How do you manage on-call incidents among a team of eight distributed across three time zones? Every week, production engineers are assigned to the role of handling on-call. With this, comes the expectation of being available to respond to any issue that results in a critical alert. Additionally, on-call individuals act as an umbrella for other members of the team by triaging and handling all issues related to GitLab.com infrastructure.
The production team structures on-call shifts so that they follow the sun, to avoid waking up members of the team in the middle of the night. This works well for GitLab's remote-only culture where there are engineers in multiple time zones. Occasionally, an on-call engineer will need to respond to an issue outside normal working hours; in these situations, GitLab encourages members to take time off after your shift to recover.
The on-call handover
As the team members working on-call shifts are distributed and their working hours don't always overlap, you can see how it would be easy for things to slip through the cracks between one shift and the next. To prevent this happening, once a week, the production team holds a 30-minute meeting called the on-call handover. One of the key tenets of GitLab is that everything starts with an issue, and the on-call handover is no exception! From a generated report, the team reviews incidents that occurred during the last seven days and decide whether they need additional attention or escalation.
After that, we check all GitLab issues with the on-call label to see if there are any that need to move from the current shift to the next one. At the end, there is a brief review of seven-day graphs. These help us keep an eye out for anything anomalous in our key metrics. If there is anything that seems out of the ordinary or warrants further investigation, the team will dig into them to see if we can identify the root cause. The production team at GitLab encourages leads of other groups to attend the review, as this helps bring to our attention any particular high-priority items specific to individual services.
Automating the on-call handover
Drinking our own wine by using GitLab for on-call report generation has proven to be a good way to automate some of the more tedious work of the handover. To aid with this, the production team developed a program called the on-call robot assistant. It pulls data from relevant sources such as PagerDuty, Grafana and GitLab itself to generate a report with a GitLab issue.

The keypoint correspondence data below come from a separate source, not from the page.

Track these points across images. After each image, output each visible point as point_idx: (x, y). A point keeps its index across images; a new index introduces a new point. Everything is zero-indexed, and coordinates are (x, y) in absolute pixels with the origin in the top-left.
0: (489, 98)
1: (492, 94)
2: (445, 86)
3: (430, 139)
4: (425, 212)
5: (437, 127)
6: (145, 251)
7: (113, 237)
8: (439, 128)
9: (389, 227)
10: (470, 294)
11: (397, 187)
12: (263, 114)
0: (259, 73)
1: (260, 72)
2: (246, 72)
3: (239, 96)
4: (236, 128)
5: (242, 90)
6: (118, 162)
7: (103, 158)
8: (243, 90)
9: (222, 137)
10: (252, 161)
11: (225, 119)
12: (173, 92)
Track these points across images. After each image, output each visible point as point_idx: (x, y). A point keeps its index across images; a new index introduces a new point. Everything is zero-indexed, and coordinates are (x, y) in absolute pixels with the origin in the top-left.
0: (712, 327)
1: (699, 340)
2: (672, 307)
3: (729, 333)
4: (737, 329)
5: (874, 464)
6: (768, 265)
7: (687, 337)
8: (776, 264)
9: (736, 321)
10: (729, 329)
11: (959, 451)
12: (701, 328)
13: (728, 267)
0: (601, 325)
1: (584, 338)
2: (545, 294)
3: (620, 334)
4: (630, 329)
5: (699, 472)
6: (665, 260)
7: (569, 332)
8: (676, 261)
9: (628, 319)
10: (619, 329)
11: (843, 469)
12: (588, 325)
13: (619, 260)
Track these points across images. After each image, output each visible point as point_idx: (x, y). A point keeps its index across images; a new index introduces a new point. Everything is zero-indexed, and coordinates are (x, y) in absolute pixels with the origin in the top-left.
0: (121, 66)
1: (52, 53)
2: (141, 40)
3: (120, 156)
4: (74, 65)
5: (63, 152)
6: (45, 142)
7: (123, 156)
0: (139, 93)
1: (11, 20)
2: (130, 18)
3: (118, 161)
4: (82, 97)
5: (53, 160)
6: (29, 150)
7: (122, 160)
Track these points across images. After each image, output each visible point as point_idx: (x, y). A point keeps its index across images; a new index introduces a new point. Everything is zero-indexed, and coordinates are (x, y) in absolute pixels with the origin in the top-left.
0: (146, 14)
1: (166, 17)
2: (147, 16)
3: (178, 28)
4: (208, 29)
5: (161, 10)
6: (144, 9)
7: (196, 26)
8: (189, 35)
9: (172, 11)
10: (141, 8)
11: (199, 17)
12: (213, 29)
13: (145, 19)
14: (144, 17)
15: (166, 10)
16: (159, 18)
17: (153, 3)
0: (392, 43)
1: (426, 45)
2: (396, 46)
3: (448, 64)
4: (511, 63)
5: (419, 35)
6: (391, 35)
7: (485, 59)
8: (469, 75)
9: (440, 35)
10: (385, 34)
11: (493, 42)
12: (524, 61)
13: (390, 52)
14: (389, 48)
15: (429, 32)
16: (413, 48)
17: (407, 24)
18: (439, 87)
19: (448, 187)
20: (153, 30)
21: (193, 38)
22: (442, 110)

The program automates the following tasks:
- Pulling the last shift's incidents from PagerDuty
- Generating issue stats from the production backlog
- Display seven-day graphs for the key performance metrics that we are monitoring that are sourced from GitLab Prometheus monitoring
Generating an on-call report in a GitLab issue
These data sources are set in a simple configuration file, making it easy to iterate as we add new metrics to monitor. At GitLab, most of what we do is out in the open so our on-call handover reports are available for anyone to check out. If you want to see previous reports from the on-call handovers check them out in our issue tracker.
For example, here is one recent report that shows a report for a previous week:
As well as some graphs for key metrics the production team is monitoring:
When the team is finished reviewing the report, the current on-call engineer closes it and the shift officially ends.